The voluminous animal figure also neatly counterbalances the conceptual thinking behind the display.
“There is a metaphysical element to art,” Zagursky observes. “There is light, which is antimatter, and the Rhino is the opposite.”
There is more to the yin-yang play.
“It is a bit like secular as opposed to sacred. There is something holy and lofty about light, while the rhino is dirty and sweaty, very down-to-earth and very physically present.”
The reference to illuminational aspects is central to the exhibition foundation. The building is topped by a large neon creation, which logically enough reads “light” in Hebrew, Arabic and sign language. The multilingual rendition was a given.
“This location is on the seam between Jewish and Arab neighborhoods,” says Zagursky.
The flipside ethos is a constant in the artist’s oeuvre.
“There is a binary basis to everything,” he posits. “I also realized that you can’t have light without darkness. And darkness is not a negative thing. It is not like they have it in books, legends, about the forces of evil, of darkness. Light and darkness complement each other, and cannot exist independently.”
Now there’s some light bulb food for thought.
ZAGURSKY IS something of an old hand at fluorescent fashioning. He is a big fan of its striking appearance and aesthetic simplicity.
“I think neon lights make for an impressive image. I have done quite a few neon works over the years. They grab you and immediately draw the observer’s attention. That gives me control of the viewing public.”
While that may come over as more than a little megalomaniacal, Zagursky is anything but a heavy mean-spirited chap. He tends to look for the bright and breezy side of life, which naturally spills over into his work.
“Humor is important. If something is not silly, it’s not worth much. I like the infantile,” he chuckles. “I tell my students that things have to be dumb if they are to be of any value. And I don’t take myself seriously.”
For someone who has been doing pretty well on the local and international arts scene for some years now, that seems a little contradictory or, possibly, oxymoronic. But they do say that the older we get the more likely we are – hopefully – to ease up a bit, and take stuff with a pinch or two of salt.

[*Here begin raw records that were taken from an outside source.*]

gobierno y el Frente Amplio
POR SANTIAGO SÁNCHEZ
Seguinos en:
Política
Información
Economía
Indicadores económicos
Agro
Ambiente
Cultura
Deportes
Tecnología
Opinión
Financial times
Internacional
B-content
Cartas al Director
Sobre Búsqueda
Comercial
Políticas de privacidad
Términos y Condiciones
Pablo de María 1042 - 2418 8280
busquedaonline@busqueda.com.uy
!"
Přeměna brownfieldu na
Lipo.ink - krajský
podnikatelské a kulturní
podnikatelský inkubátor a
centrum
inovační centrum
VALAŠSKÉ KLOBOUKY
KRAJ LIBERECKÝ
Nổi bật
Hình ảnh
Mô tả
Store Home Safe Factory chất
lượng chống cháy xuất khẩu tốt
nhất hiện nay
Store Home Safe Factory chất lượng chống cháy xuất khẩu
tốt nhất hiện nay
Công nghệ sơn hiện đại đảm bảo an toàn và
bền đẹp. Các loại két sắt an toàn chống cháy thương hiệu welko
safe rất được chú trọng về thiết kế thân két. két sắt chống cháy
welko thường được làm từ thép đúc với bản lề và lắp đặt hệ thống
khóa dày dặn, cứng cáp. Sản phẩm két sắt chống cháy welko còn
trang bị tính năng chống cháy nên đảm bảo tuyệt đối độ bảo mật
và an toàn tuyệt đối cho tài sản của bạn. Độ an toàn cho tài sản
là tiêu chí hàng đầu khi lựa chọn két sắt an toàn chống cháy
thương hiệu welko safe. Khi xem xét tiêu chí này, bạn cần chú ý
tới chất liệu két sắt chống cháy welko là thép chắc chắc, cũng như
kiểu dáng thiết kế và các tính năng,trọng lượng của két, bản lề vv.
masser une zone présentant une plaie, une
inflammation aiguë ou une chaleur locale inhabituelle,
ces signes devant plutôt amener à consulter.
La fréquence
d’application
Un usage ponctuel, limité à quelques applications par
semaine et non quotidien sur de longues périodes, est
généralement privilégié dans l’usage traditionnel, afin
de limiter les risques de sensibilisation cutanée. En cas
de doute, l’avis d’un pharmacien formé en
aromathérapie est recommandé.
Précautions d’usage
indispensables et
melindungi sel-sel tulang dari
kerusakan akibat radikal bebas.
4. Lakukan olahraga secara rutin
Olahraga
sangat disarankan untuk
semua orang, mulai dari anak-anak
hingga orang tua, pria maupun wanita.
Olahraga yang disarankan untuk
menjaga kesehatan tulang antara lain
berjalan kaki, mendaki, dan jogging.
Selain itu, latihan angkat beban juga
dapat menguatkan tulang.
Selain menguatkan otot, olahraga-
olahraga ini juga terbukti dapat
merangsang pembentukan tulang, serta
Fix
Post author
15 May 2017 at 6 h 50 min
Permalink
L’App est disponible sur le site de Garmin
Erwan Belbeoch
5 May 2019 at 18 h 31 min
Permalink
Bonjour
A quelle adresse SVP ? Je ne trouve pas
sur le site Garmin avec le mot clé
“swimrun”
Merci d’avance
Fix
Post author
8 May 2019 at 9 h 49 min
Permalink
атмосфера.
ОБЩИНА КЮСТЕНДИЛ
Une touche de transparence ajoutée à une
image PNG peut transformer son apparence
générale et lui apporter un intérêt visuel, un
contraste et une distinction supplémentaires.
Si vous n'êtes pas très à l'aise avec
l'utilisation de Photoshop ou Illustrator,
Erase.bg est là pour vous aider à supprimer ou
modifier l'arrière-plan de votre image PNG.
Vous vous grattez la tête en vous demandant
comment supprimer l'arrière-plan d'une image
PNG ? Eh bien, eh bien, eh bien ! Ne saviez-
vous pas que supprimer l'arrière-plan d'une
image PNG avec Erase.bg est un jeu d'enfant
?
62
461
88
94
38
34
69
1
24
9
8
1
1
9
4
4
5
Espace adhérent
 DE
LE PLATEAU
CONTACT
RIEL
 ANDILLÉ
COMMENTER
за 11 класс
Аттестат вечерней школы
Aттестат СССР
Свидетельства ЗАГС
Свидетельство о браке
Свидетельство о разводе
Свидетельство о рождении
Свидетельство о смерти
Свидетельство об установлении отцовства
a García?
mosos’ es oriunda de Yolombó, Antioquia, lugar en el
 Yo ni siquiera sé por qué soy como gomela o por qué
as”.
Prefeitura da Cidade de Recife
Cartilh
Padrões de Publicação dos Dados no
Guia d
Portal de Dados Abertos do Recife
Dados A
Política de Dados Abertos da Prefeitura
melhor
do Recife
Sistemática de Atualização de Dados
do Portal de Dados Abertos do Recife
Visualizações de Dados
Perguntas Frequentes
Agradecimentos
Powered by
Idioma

“It’s all about play, and you get some serious products from that,” he elucidates.
Zagursky was past his first flush of youth by the time he decided on his career path. He began his formal studies only at the age of 28, after accruing some useful hands-on experience, which he now brings to his artistic fray.
“Yes I started out late. I’d done all sorts of technical things that I now use in my work. I worked in a boatyard, I went to sea, and worked in crafts with different kinds of fibers and polymers. That is valuable for me now.”
The initial push in the desired professional direction came from a family member.
“I had an aunt who was a psychologist and she suggested I do an aptitude test,” Zagursky recalls. “I did it and they found I had a really good grasp of space. So I ended up at art school,” he adds a little simplistically.
Even so, he wasn’t entirely sold on the creative idea just yet.
“I remember being in the first class, and we looked at a work by [20th century American abstract expressionist painter] Jackson Pollock. I thought that if I don’t get what that is about I wouldn’t carry on with my studies.”
Thankfully, the Pollock penny dropped and the rest is ongoing, expressive, fun, diverse and successful history for Zagursky.